10 warning signs of depression

According to data from the National Institute of Mental Health, 8.4% of adults in the country have experienced at least one depressive episode. Depression is a significant mental health issue that makes one feel uninterested in activities they previously enjoyed, and they can constantly feel sad and hopeless for no concrete reason. Understanding some warning signs of depression may enable one to seek timely help to heal from the condition:

Loss of interest in previously-enjoyed activities
The Diagnostic and Statistical Manual of Mental Disorders (DSM-5) suggests that individuals with major depressive episodes experience loss of interest in their daily activities over a period of at least two weeks. For example, they may be withdrawn from their hobbies and pastimes or experience low sex drives. Depression typically affects one’s ability to experience pleasure.

Changes in the sleep cycle
Drastic changes in one’s sleep schedule are among the common symptoms of depression. Individuals with depression may either face extreme difficulties in falling asleep or may indulge in oversleeping. Research has demonstrated a strong association between depression and sleep disorders such as insomnia and obstructive sleep apnea.

## Data listing
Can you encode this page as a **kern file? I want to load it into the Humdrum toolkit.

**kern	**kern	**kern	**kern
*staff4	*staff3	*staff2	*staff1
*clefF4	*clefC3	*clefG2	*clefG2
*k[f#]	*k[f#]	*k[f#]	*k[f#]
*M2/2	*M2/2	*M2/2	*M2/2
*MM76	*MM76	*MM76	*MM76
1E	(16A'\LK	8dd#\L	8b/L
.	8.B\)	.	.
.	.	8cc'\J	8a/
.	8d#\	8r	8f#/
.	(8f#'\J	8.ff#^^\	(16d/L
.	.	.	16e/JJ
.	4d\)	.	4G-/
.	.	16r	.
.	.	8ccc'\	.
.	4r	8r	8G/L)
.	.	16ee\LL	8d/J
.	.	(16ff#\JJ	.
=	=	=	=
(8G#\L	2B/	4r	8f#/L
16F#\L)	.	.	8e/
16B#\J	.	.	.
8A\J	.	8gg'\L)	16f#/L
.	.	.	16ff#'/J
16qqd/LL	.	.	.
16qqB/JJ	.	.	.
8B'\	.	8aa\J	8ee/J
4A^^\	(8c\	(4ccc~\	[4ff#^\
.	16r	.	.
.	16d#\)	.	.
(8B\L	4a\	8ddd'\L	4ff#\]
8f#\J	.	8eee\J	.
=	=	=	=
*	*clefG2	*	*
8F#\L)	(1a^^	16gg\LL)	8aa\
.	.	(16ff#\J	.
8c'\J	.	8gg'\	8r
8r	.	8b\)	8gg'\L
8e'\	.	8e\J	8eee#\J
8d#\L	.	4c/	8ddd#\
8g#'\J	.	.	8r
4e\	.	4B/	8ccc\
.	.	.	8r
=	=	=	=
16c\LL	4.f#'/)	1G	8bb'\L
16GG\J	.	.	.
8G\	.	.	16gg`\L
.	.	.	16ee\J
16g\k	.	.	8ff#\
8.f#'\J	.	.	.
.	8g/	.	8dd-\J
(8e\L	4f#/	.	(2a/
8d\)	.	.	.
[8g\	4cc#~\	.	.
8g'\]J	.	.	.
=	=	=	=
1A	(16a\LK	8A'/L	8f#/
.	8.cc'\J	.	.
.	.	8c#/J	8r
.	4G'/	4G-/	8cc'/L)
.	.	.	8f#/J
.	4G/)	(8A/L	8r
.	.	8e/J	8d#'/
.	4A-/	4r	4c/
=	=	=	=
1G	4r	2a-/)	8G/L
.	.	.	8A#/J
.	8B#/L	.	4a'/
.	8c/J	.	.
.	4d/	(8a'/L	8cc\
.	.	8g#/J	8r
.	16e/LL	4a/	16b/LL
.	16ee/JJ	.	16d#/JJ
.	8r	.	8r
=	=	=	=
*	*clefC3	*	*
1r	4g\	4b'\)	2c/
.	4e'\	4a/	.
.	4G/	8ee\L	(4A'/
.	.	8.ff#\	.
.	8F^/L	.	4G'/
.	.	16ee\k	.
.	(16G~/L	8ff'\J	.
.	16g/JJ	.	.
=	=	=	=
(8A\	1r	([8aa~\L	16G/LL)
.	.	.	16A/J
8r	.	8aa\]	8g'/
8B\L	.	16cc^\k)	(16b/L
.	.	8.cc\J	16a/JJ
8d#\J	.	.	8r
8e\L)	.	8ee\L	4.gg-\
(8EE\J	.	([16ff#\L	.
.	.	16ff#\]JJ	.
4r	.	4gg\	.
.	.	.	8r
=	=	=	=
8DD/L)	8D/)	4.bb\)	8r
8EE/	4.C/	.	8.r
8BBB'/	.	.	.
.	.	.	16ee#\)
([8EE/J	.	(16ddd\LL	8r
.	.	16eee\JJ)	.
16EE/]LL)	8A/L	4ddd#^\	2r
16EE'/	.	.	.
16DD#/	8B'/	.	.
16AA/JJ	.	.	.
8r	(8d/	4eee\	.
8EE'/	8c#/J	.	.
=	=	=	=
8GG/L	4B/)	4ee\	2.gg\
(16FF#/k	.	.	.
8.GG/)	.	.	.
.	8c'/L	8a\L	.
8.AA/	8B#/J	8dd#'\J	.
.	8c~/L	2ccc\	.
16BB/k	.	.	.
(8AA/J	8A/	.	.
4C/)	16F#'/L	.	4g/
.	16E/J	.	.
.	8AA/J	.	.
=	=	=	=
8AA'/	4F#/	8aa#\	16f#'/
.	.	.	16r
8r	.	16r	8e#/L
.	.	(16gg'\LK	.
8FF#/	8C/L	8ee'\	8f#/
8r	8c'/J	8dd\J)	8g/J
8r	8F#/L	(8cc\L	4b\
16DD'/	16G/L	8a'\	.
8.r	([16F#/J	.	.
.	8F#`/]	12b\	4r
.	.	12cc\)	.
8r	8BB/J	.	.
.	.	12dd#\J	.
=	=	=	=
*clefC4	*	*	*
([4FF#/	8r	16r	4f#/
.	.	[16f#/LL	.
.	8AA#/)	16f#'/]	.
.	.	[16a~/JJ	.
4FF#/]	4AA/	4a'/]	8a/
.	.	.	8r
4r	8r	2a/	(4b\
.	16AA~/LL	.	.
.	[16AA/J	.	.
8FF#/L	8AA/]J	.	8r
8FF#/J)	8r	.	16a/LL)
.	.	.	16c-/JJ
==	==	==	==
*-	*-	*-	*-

## What to produce
Copy out the entire text on the warning signs of depression word for word. None of the entries are needed here.

## Your solution
10 warning signs of depression

According to data from the National Institute of Mental Health, 8.4% of adults in the country have experienced at least one depressive episode. Depression is a significant mental health issue that makes one feel uninterested in activities they previously enjoyed, and they can constantly feel sad and hopeless for no concrete reason. Understanding some warning signs of depression may enable one to seek timely help to heal from the condition:

Loss of interest in previously-enjoyed activities
The Diagnostic and Statistical Manual of Mental Disorders (DSM-5) suggests that individuals with major depressive episodes experience loss of interest in their daily activities over a period of at least two weeks. For example, they may be withdrawn from their hobbies and pastimes or experience low sex drives. Depression typically affects one’s ability to experience pleasure.

Changes in the sleep cycle
Drastic changes in one’s sleep schedule are among the common symptoms of depression. Individuals with depression may either face extreme difficulties in falling asleep or may indulge in oversleeping. Research has demonstrated a strong association between depression and sleep disorders such as insomnia and obstructive sleep apnea.